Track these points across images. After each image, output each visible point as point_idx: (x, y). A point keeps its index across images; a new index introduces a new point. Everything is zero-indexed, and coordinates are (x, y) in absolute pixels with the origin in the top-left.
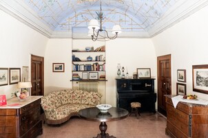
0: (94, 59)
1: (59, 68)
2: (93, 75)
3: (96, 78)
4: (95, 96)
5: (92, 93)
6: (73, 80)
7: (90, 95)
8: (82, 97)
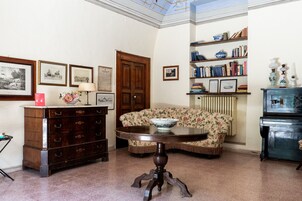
0: (230, 55)
1: (172, 74)
2: (228, 85)
3: (233, 90)
4: (220, 120)
5: (215, 114)
6: (191, 94)
7: (211, 117)
8: (199, 120)
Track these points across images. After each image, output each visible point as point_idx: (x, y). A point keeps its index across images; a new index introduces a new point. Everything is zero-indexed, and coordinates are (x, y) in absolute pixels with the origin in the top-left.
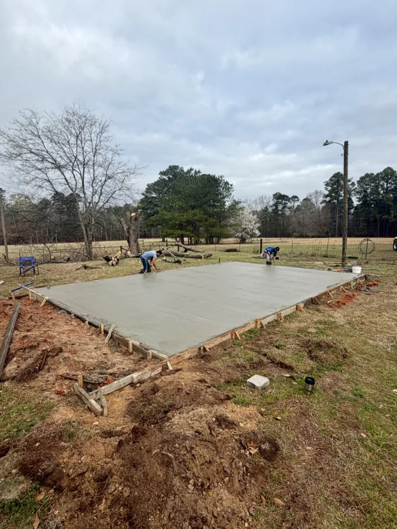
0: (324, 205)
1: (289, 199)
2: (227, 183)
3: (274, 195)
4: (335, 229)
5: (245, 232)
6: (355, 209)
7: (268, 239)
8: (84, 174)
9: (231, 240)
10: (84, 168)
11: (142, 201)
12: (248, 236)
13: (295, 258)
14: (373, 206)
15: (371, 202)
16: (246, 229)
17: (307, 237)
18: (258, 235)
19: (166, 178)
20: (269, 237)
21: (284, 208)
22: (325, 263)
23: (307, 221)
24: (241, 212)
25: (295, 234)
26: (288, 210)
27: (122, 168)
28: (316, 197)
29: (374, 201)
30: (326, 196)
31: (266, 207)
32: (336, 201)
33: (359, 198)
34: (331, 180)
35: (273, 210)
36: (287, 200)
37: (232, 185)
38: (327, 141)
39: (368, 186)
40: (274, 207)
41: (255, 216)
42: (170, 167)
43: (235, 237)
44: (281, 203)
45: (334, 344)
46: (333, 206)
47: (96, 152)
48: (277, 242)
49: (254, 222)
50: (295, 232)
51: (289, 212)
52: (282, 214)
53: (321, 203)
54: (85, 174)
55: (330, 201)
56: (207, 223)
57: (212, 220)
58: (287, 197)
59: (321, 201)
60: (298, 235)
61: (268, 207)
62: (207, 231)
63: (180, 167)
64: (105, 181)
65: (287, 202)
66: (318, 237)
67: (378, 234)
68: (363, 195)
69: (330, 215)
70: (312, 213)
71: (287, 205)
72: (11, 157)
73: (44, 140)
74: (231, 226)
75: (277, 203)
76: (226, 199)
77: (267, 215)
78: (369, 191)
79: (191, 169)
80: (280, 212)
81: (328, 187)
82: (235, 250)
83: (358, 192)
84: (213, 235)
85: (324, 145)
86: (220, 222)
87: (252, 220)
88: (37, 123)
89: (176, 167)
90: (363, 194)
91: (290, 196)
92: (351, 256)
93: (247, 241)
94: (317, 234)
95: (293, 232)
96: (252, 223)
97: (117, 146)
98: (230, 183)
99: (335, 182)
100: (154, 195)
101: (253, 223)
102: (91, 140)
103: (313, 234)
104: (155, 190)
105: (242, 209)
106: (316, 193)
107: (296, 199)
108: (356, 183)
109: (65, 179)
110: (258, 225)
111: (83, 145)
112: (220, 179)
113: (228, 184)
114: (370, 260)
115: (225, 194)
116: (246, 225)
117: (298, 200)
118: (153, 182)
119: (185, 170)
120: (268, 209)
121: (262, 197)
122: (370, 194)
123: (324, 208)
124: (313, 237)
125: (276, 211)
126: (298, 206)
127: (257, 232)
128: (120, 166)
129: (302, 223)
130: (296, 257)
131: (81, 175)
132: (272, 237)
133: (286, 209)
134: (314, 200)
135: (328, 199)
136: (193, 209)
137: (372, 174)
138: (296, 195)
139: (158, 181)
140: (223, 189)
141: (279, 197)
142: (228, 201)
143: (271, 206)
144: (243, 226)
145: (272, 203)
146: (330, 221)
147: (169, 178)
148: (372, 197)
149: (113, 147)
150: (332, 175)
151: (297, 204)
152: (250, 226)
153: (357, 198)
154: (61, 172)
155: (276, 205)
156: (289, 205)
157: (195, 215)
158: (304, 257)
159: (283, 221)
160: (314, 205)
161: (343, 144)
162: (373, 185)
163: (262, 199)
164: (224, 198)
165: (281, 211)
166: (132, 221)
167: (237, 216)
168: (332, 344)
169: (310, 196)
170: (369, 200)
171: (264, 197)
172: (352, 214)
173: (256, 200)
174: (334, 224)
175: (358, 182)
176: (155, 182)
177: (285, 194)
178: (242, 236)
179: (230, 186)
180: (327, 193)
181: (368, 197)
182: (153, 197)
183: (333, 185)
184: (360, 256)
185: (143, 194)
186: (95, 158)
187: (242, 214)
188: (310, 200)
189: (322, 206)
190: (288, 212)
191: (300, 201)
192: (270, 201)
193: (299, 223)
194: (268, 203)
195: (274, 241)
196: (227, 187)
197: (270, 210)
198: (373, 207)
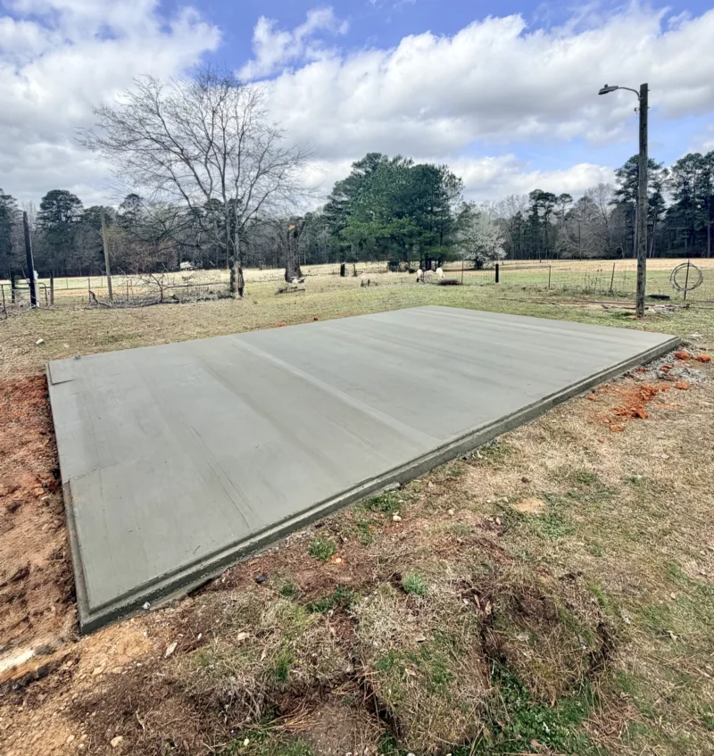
0: (614, 206)
1: (556, 199)
2: (452, 177)
3: (532, 194)
4: (633, 245)
5: (482, 253)
6: (668, 213)
7: (520, 261)
8: (224, 167)
9: (458, 264)
10: (225, 159)
11: (328, 208)
12: (487, 258)
13: (554, 297)
14: (699, 206)
15: (697, 200)
16: (481, 247)
17: (586, 258)
18: (503, 257)
19: (362, 172)
20: (524, 259)
21: (548, 212)
22: (604, 307)
23: (585, 233)
24: (475, 221)
25: (565, 254)
26: (555, 216)
27: (284, 158)
28: (601, 194)
29: (702, 198)
30: (619, 193)
31: (519, 212)
32: (635, 201)
33: (675, 195)
34: (626, 167)
35: (530, 216)
36: (552, 201)
37: (460, 180)
38: (606, 86)
39: (690, 175)
40: (531, 213)
41: (498, 227)
42: (368, 155)
43: (466, 260)
44: (542, 206)
45: (569, 606)
46: (629, 209)
47: (243, 134)
48: (534, 267)
49: (496, 236)
50: (565, 250)
51: (556, 220)
52: (545, 223)
53: (610, 204)
54: (226, 168)
55: (624, 201)
56: (421, 238)
57: (428, 234)
58: (553, 195)
59: (610, 201)
60: (570, 255)
61: (522, 213)
62: (421, 250)
63: (383, 155)
64: (257, 177)
65: (552, 204)
66: (605, 258)
67: (709, 252)
68: (683, 190)
69: (623, 224)
70: (593, 220)
71: (552, 208)
72: (121, 146)
73: (166, 120)
74: (459, 243)
75: (536, 206)
76: (450, 202)
77: (520, 224)
78: (692, 182)
79: (399, 158)
80: (541, 220)
81: (621, 179)
82: (454, 283)
83: (673, 185)
84: (430, 256)
85: (601, 93)
86: (441, 236)
87: (492, 233)
88: (158, 94)
89: (377, 156)
90: (682, 187)
91: (558, 195)
92: (657, 293)
93: (485, 266)
94: (603, 253)
95: (561, 250)
96: (492, 239)
97: (275, 124)
98: (458, 176)
99: (634, 170)
100: (345, 199)
101: (494, 239)
102: (236, 118)
103: (595, 254)
104: (346, 191)
105: (477, 216)
106: (601, 187)
107: (568, 199)
108: (670, 171)
109: (196, 176)
110: (502, 241)
111: (224, 124)
112: (442, 170)
113: (454, 177)
114: (692, 302)
115: (449, 193)
116: (482, 241)
117: (571, 201)
118: (344, 179)
119: (391, 159)
120: (521, 216)
121: (512, 197)
122: (694, 188)
123: (614, 212)
124: (594, 258)
125: (534, 219)
126: (572, 210)
127: (502, 252)
128: (281, 154)
129: (577, 235)
130: (555, 295)
131: (220, 169)
132: (527, 259)
133: (551, 214)
134: (596, 200)
135: (622, 197)
136: (400, 218)
137: (699, 155)
138: (567, 193)
139: (350, 177)
140: (446, 186)
141: (542, 197)
142: (454, 204)
143: (527, 211)
144: (479, 243)
145: (528, 205)
146: (625, 231)
147: (367, 172)
148: (698, 193)
149: (271, 126)
150: (629, 159)
151: (568, 207)
152: (488, 243)
153: (672, 194)
154: (189, 165)
155: (535, 208)
156: (556, 208)
157: (402, 226)
158: (569, 295)
159: (546, 233)
160: (597, 208)
161: (639, 90)
162: (699, 171)
163: (511, 201)
164: (447, 199)
165: (542, 217)
166: (290, 238)
167: (469, 227)
168: (559, 605)
169: (591, 193)
170: (693, 198)
171: (515, 197)
172: (663, 221)
173: (503, 202)
174: (630, 237)
175: (675, 169)
176: (347, 179)
177: (550, 192)
178: (477, 258)
179: (457, 181)
180: (619, 187)
181: (691, 193)
182: (342, 202)
183: (629, 174)
184: (672, 293)
185: (329, 197)
186: (242, 144)
187: (477, 224)
188: (590, 201)
189: (609, 209)
190: (554, 221)
191: (573, 202)
192: (524, 203)
193: (572, 237)
194: (521, 206)
195: (528, 265)
196: (454, 182)
197: (525, 216)
198: (698, 209)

::::::::

## Task description:
Reproduce the material word for word from its first line through the line containing "8: (199, 120)", including both of those lines and omitting the pictures.

## Written answer:
Track these points across images. After each image, output each visible point as point_idx: (x, y). A point keeps its index across images; a new index introduces a new point. Everything is zero-indexed, and coordinates are (x, y) in absolute pixels with the origin in the top-left.
0: (94, 59)
1: (59, 68)
2: (93, 75)
3: (96, 78)
4: (95, 96)
5: (92, 93)
6: (73, 80)
7: (90, 95)
8: (82, 97)
0: (230, 55)
1: (172, 74)
2: (228, 85)
3: (233, 90)
4: (220, 120)
5: (215, 114)
6: (191, 94)
7: (211, 117)
8: (199, 120)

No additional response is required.